Assume the following population:
If I draw many repeated random samples of size N from this population, their means should be distributed normally - according to the CLT. Here, I draw 100,000 samples of size N from the distribution above and calculate the mean for each of the samples. Why does this convergence to the normal work better if the individual sample sizes are larger? See below:
My guess is that the small sample size tends to violate the i.i.d. assumption in some way, maybe because too many samples have observations closer to the mode. In the extreme case (N=1) the CLT would, of course, not even apply anymore.

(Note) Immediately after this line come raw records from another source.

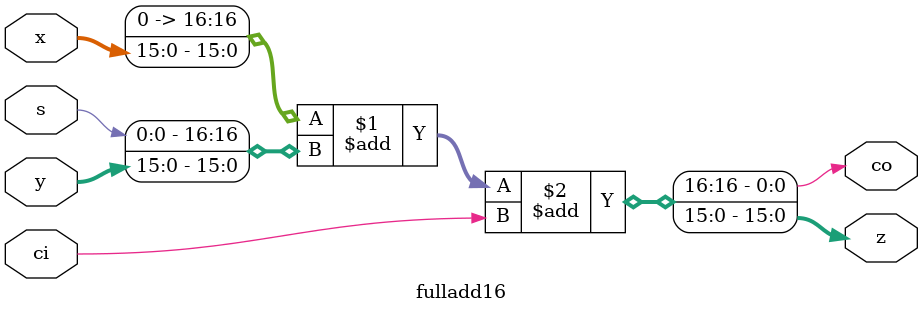
<source format=v>
module fulladd16 (
    input  [15:0] x,
    input  [15:0] y,
    input         ci,
    output        co,
    output [15:0] z,
    input         s
  );
  assign {co,z} = {1'b0, x} + {s, y} + ci;
endmodule
</source>
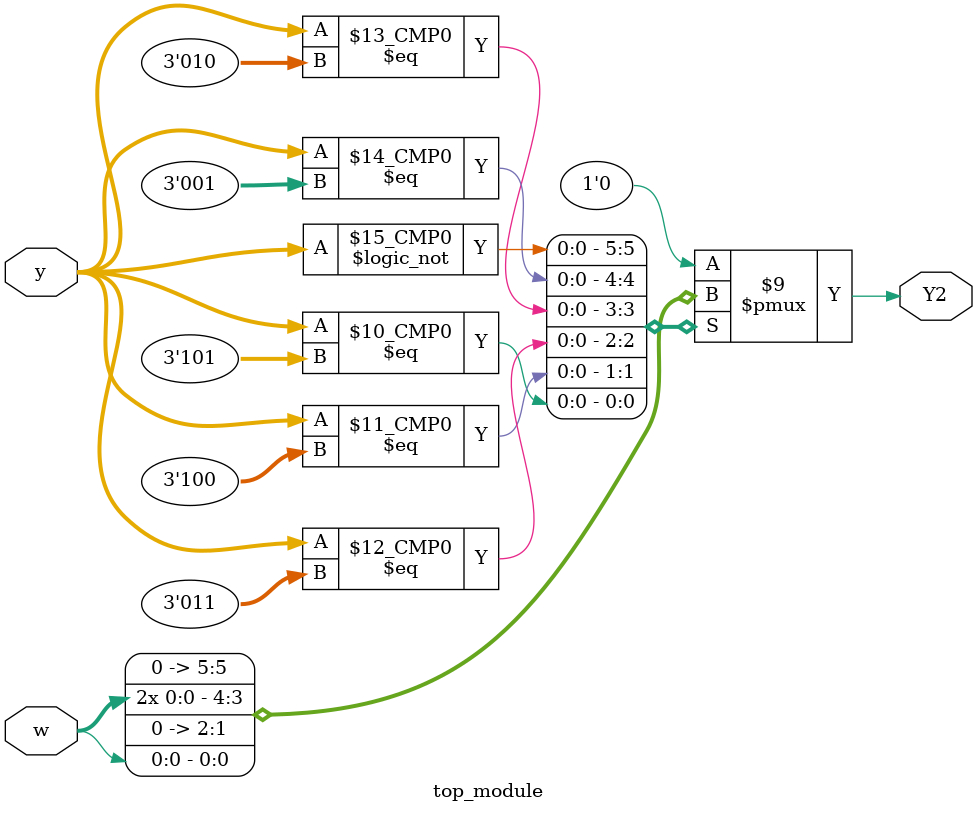
<source format=sv>
module top_module(
	input [3:1] y,
	input w,
	output reg Y2);

	always @(*) begin
		case (y)
			3'b000: Y2 = (w & 1'b0); // A -> A
			3'b001: Y2 = (w & 1'b1); // B -> C
			3'b010: Y2 = (w & 1'b1); // C -> E
			3'b011: Y2 = (w & 1'b0); // D -> F
			3'b100: Y2 = (w & 1'b0); // E -> E
			3'b101: Y2 = (w & 1'b1); // F -> C
			default: Y2 = 1'b0; // Default
		endcase
	end

endmodule

</source>
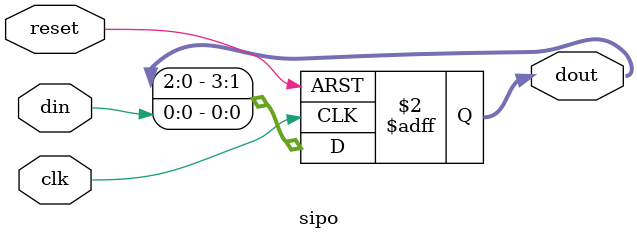
<source format=v>
module sipo (
    input clk,
    input reset,
    input din,
    output reg [3:0] dout
);

    always @(posedge clk or posedge reset) begin
        if (reset)
            dout <= 4'b0000;
        else
            dout <= {dout[2:0], din};
    end

endmodule

</source>
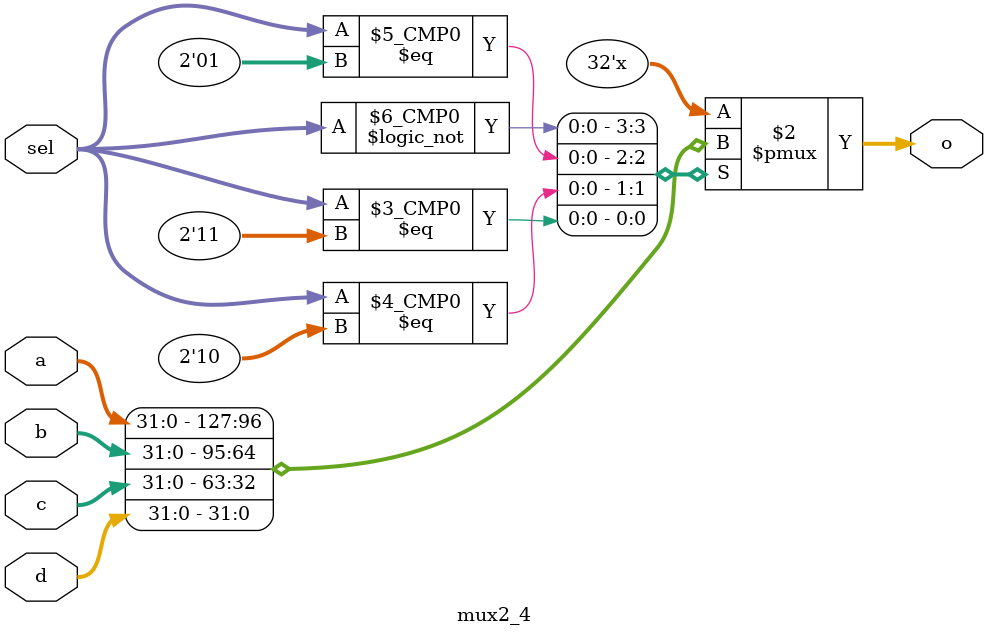
<source format=v>
module mux2_4 (
   sel,a,b,c,d,o
 );

 input [1:0]sel;
 input [31:0]a,b,c,d;
 output reg [31:0]o ;

 always @* begin
   case (sel)
      2'b00 : o = a;
      2'b01 : o = b;
      2'b10 : o = c;
      2'b11 : o = d; 
   endcase
 end
   
endmodule
</source>
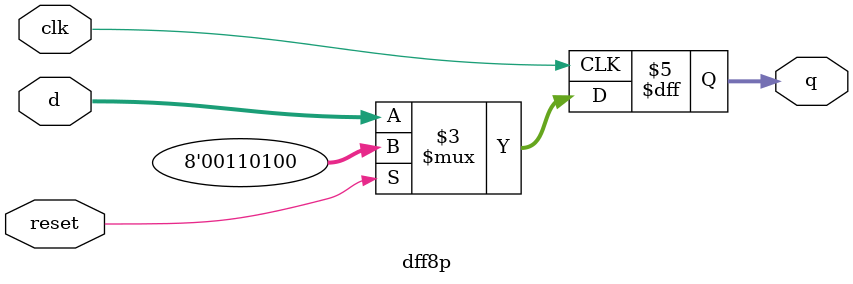
<source format=sv>
module dff8p (
	input            clk,
	input            reset,
	input      [7:0] d,
	output reg [7:0] q
);

	always @ (negedge clk) begin
		if (reset) begin
			q <= 8'h34;
		end
		else begin
			q <= d;
		end
	end

endmodule
</source>
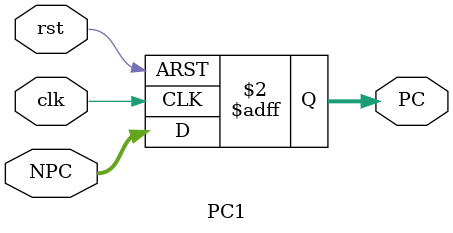
<source format=v>
module PC1( clk, rst, NPC, PC );

  input              clk; 
  input              rst;
  input       [31:0] NPC;
  output reg  [31:0] PC;

  always @(posedge clk, posedge rst)
    if (rst) 
      PC <= 32'h0000_0000; // Reset PC to 0
//      PC <= 32'h0000_3000;
    else  
      PC <= NPC; // Update PC with the next PC value
      
endmodule


</source>
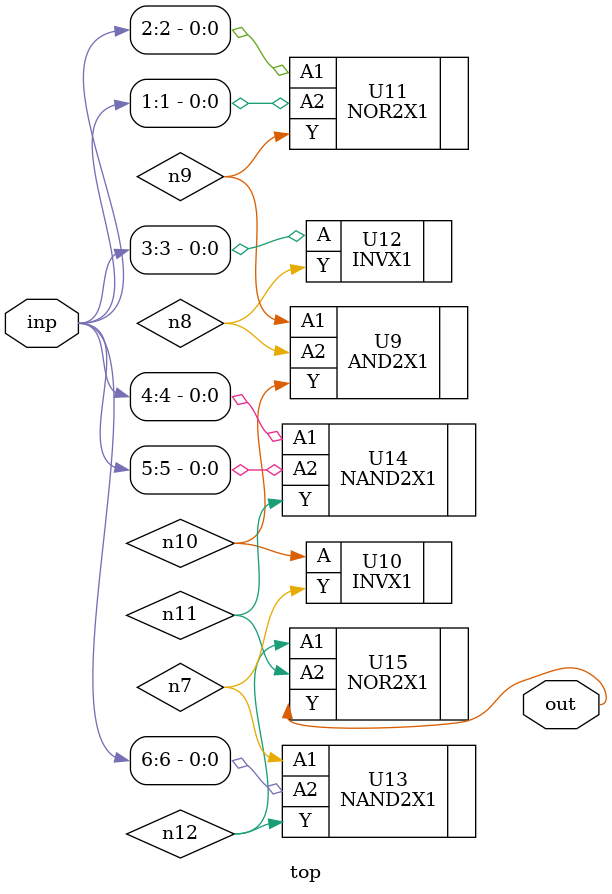
<source format=sv>


module top ( inp, out );
  input [6:0] inp;
  output out;
  wire   n7, n8, n9, n10, n11, n12;

  AND2X1 U9 ( .A1(n9), .A2(n8), .Y(n10) );
  INVX1 U10 ( .A(n10), .Y(n7) );
  NOR2X1 U11 ( .A1(inp[2]), .A2(inp[1]), .Y(n9) );
  INVX1 U12 ( .A(inp[3]), .Y(n8) );
  NAND2X1 U13 ( .A1(n7), .A2(inp[6]), .Y(n12) );
  NAND2X1 U14 ( .A1(inp[4]), .A2(inp[5]), .Y(n11) );
  NOR2X1 U15 ( .A1(n12), .A2(n11), .Y(out) );
endmodule


</source>
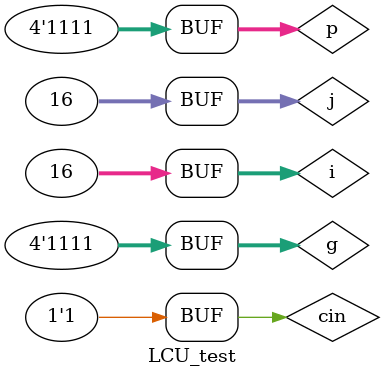
<source format=v>
`timescale 1ns / 1ps


module LCU_test;

	// Inputs
	reg [3:0] p;
	reg [3:0] g;
	reg cin;
	wire [3:0]c;
	wire PP;
	wire GG;
	// Instantiate the Unit Under Test (UUT)
	LCU uut (
		.p(p),
		.g(g),
		.cin(cin),
		.c(c),
		.PP(PP),
		.GG(GG)
	);

integer i,j;
	initial begin
		// Initialize Inputs
		cin = 0;

		$monitor ($time,"\tcin=%b\tp=%b\tg=%b\tC[3]=%b\tC[2]=%b\tC[1]=%b\tC[0]=%b\tPP=%b\tGG=%b",cin,p,g,c[3],c[2],c[1],c[0],PP,GG);
		
		for(i=0;i<16;i=i+1)
		begin
			p = i;
			for(j=0;j<16;j=j+1)
			begin
				g = j;
				#1;
			end
		end
		
		cin = 1;
		for(i=0;i<16;i=i+1)
		begin
			p = i;
			for(j=0;j<16;j=j+1)
			begin
				g = j;
				#1;
			end
		end
        
		// Add stimulus here

	end
      
endmodule


</source>
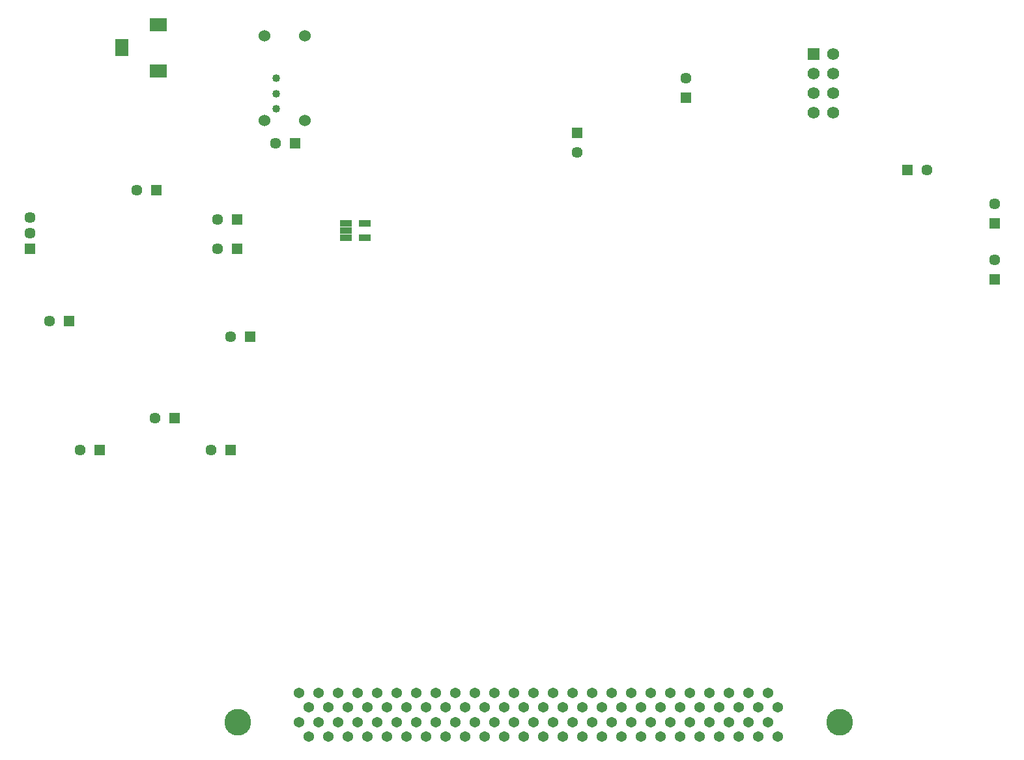
<source format=gbr>
%TF.GenerationSoftware,Altium Limited,Altium Designer,20.2.5 (213)*%
G04 Layer_Color=16711935*
%FSLAX26Y26*%
%MOIN*%
%TF.SameCoordinates,271AC680-9A3E-4A00-A3D7-6C105C8C782D*%
%TF.FilePolarity,Negative*%
%TF.FileFunction,Soldermask,Bot*%
%TF.Part,Single*%
G01*
G75*
%TA.AperFunction,ComponentPad*%
%ADD74C,0.053858*%
%ADD76R,0.061811X0.061811*%
%ADD77C,0.061811*%
%ADD81C,0.040000*%
%TA.AperFunction,SMDPad,CuDef*%
%ADD89R,0.059181X0.035559*%
%TA.AperFunction,ComponentPad*%
%ADD90R,0.056819X0.056819*%
%ADD91C,0.056819*%
%ADD92R,0.056819X0.056819*%
%ADD93R,0.067055X0.090677*%
%ADD94R,0.090677X0.067055*%
%ADD95C,0.136740*%
%ADD96C,0.057213*%
%ADD97R,0.057213X0.057213*%
%ADD98C,0.060000*%
D74*
X2697680Y1169292D02*
D03*
X2797680D02*
D03*
X2897680D02*
D03*
X2997680D02*
D03*
X3097680D02*
D03*
X3197680D02*
D03*
X3297680D02*
D03*
X3397680D02*
D03*
X3497680D02*
D03*
X3597680D02*
D03*
X3697680D02*
D03*
X3797680D02*
D03*
X3897680D02*
D03*
X3997680D02*
D03*
X4097680D02*
D03*
X4197680D02*
D03*
X4297680D02*
D03*
X4397680D02*
D03*
X4497680D02*
D03*
X4597680D02*
D03*
X4697680D02*
D03*
X4797680D02*
D03*
X4897680D02*
D03*
X4997680D02*
D03*
X5097680D02*
D03*
X2647680Y1244094D02*
D03*
X2747680D02*
D03*
X2847680D02*
D03*
X2947680D02*
D03*
X3047680D02*
D03*
X3147680D02*
D03*
X3247680D02*
D03*
X3347680D02*
D03*
X3447680D02*
D03*
X3547680D02*
D03*
X3647680D02*
D03*
X3747680D02*
D03*
X3847680D02*
D03*
X3947680D02*
D03*
X4047680D02*
D03*
X4147680D02*
D03*
X4247680D02*
D03*
X4347680D02*
D03*
X4447680D02*
D03*
X4547680D02*
D03*
X4647680D02*
D03*
X4747680D02*
D03*
X4847680D02*
D03*
X4947680D02*
D03*
X5047680D02*
D03*
X2697680Y1318898D02*
D03*
X2797680D02*
D03*
X2897680D02*
D03*
X2997680D02*
D03*
X3097680D02*
D03*
X3197680D02*
D03*
X3297680D02*
D03*
X3397680D02*
D03*
X3497680D02*
D03*
X3597680D02*
D03*
X3697680D02*
D03*
X3797680D02*
D03*
X3897680D02*
D03*
X3997680D02*
D03*
X4097680D02*
D03*
X4197680D02*
D03*
X4297680D02*
D03*
X4397680D02*
D03*
X4497680D02*
D03*
X4597680D02*
D03*
X4697680D02*
D03*
X4797680D02*
D03*
X4897680D02*
D03*
X4997680D02*
D03*
X5097680D02*
D03*
X2647680Y1393700D02*
D03*
X2747680D02*
D03*
X2847680D02*
D03*
X2947680D02*
D03*
X3047680D02*
D03*
X3147680D02*
D03*
X3247680D02*
D03*
X3347680D02*
D03*
X3447680D02*
D03*
X3547680D02*
D03*
X3647680D02*
D03*
X3747680D02*
D03*
X3847680D02*
D03*
X3947680D02*
D03*
X4047680D02*
D03*
X4147680D02*
D03*
X4247680D02*
D03*
X4347680D02*
D03*
X4447680D02*
D03*
X4547680D02*
D03*
X4647680D02*
D03*
X4747680D02*
D03*
X4847680D02*
D03*
X4947680D02*
D03*
X5047680D02*
D03*
D76*
X5279218Y4663514D02*
D03*
D77*
Y4563514D02*
D03*
Y4463514D02*
D03*
Y4363514D02*
D03*
X5379218Y4663514D02*
D03*
Y4563514D02*
D03*
Y4463514D02*
D03*
Y4363514D02*
D03*
D81*
X2530000Y4540000D02*
D03*
Y4461260D02*
D03*
Y4382520D02*
D03*
D89*
X2887756Y3722598D02*
D03*
Y3760000D02*
D03*
Y3797402D02*
D03*
X2982244D02*
D03*
Y3722598D02*
D03*
D90*
X2330000Y3665000D02*
D03*
X1915000Y3965000D02*
D03*
X1470000Y3295000D02*
D03*
X2395000Y3215000D02*
D03*
X2298000Y2635000D02*
D03*
X2010000Y2800000D02*
D03*
X1628000Y2635000D02*
D03*
X5760000Y4070000D02*
D03*
X2330000Y3815000D02*
D03*
X2625000Y4205000D02*
D03*
D91*
X2230000Y3665000D02*
D03*
X6205000Y3895000D02*
D03*
X1815000Y3965000D02*
D03*
X1370000Y3295000D02*
D03*
X4070000Y4160000D02*
D03*
X2295000Y3215000D02*
D03*
X2198000Y2635000D02*
D03*
X1910000Y2800000D02*
D03*
X1528000Y2635000D02*
D03*
X5860000Y4070000D02*
D03*
X2230000Y3815000D02*
D03*
X4625000Y4540000D02*
D03*
X6205000Y3610000D02*
D03*
X2525000Y4205000D02*
D03*
D92*
X6205000Y3795000D02*
D03*
X4070000Y4260000D02*
D03*
X4625000Y4440000D02*
D03*
X6205000Y3510000D02*
D03*
D93*
X1739960Y4695000D02*
D03*
D94*
X1925000Y4813110D02*
D03*
Y4576890D02*
D03*
D95*
X2332718Y1244094D02*
D03*
X5412640D02*
D03*
D96*
X1270000Y3746260D02*
D03*
Y3825000D02*
D03*
D97*
Y3667520D02*
D03*
D98*
X2677638Y4756536D02*
D03*
Y4323464D02*
D03*
X2468976Y4756536D02*
D03*
Y4323464D02*
D03*
%TF.MD5,b4974d662f9670157ef02b5b11fb12fe*%
M02*

</source>
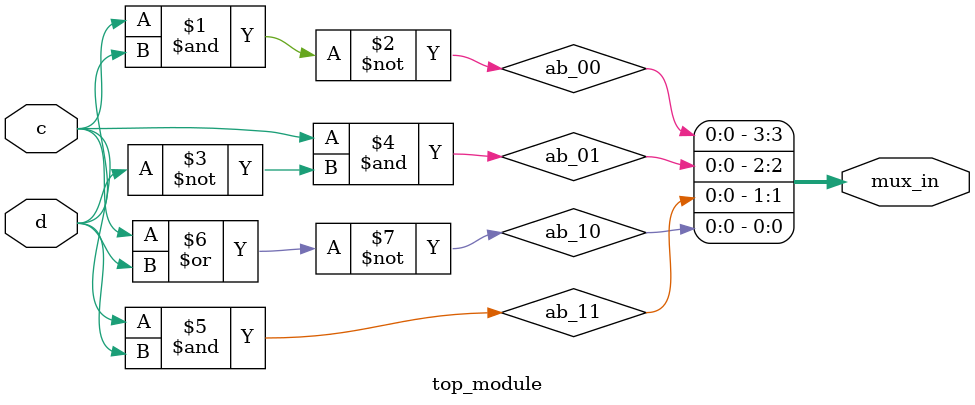
<source format=sv>
module top_module (
	input c,
	input d,
	output [3:0] mux_in
);
	wire ab_00, ab_01, ab_11, ab_10;
	
	assign ab_00 = ~(c & d);
	assign ab_01 = c & ~d;
	assign ab_11 = c & d;
	assign ab_10 = ~(c | d);
	
	assign mux_in[3] = ab_00;
	assign mux_in[2] = ab_01;
	assign mux_in[1] = ab_11;
	assign mux_in[0] = ab_10;
endmodule

</source>
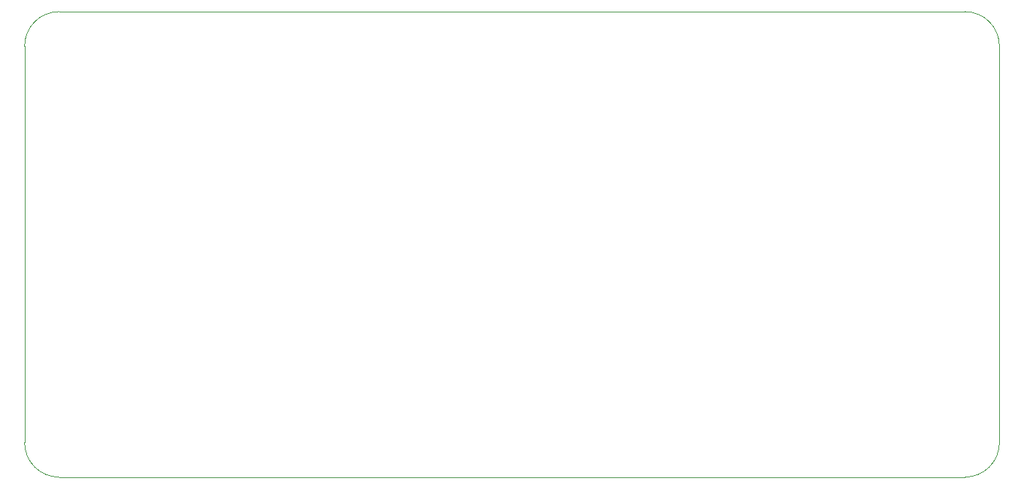
<source format=gbr>
%TF.GenerationSoftware,KiCad,Pcbnew,(5.1.7-0-10_14)*%
%TF.CreationDate,2020-11-02T10:01:54+01:00*%
%TF.ProjectId,controller_motion_pcb,636f6e74-726f-46c6-9c65-725f6d6f7469,rev?*%
%TF.SameCoordinates,Original*%
%TF.FileFunction,Profile,NP*%
%FSLAX46Y46*%
G04 Gerber Fmt 4.6, Leading zero omitted, Abs format (unit mm)*
G04 Created by KiCad (PCBNEW (5.1.7-0-10_14)) date 2020-11-02 10:01:54*
%MOMM*%
%LPD*%
G01*
G04 APERTURE LIST*
%TA.AperFunction,Profile*%
%ADD10C,0.050000*%
%TD*%
G04 APERTURE END LIST*
D10*
X78500000Y-37000000D02*
G75*
G02*
X82500000Y-33000000I4000000J0D01*
G01*
X82500000Y-87000000D02*
G75*
G02*
X78500000Y-83000000I0J4000000D01*
G01*
X191500000Y-83000000D02*
G75*
G02*
X187500000Y-87000000I-4000000J0D01*
G01*
X187500000Y-33000000D02*
G75*
G02*
X191500000Y-37000000I0J-4000000D01*
G01*
X78500000Y-37000000D02*
X78500000Y-83000000D01*
X187500000Y-87000000D02*
X82500000Y-87000000D01*
X191500000Y-37000000D02*
X191500000Y-83000000D01*
X82500000Y-33000000D02*
X187500000Y-33000000D01*
M02*

</source>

But what is the actual reason?
EDIT: To clarify, here is the central limit theorem from Wikipedia: Suppose $\{ X_1,...,X_n,... \}$ is a sequence of i.i.d. random variables with $E [X_i] = \mu$ and $Var [X_i] = \sigma^2 < \infty$. Then as $n$ approaches infinity, the random variables $\sqrt{n}(\overline{X}_n - \mu)$ converge in distribution to a normal $\mathcal{N} (0, \sigma^2)$: \begin{equation*} \sqrt{n}(\overline{X}_n - \mu) \stackrel{d}{\rightarrow} \mathcal{N} (0,\sigma^2). \end{equation*} If I draw $n$ samples of size $N$ from the population, the means calculated for each of these samples would follow a normal as $n \rightarrow \infty$.
Does the CLT refer to a large $n$ or a large $N$?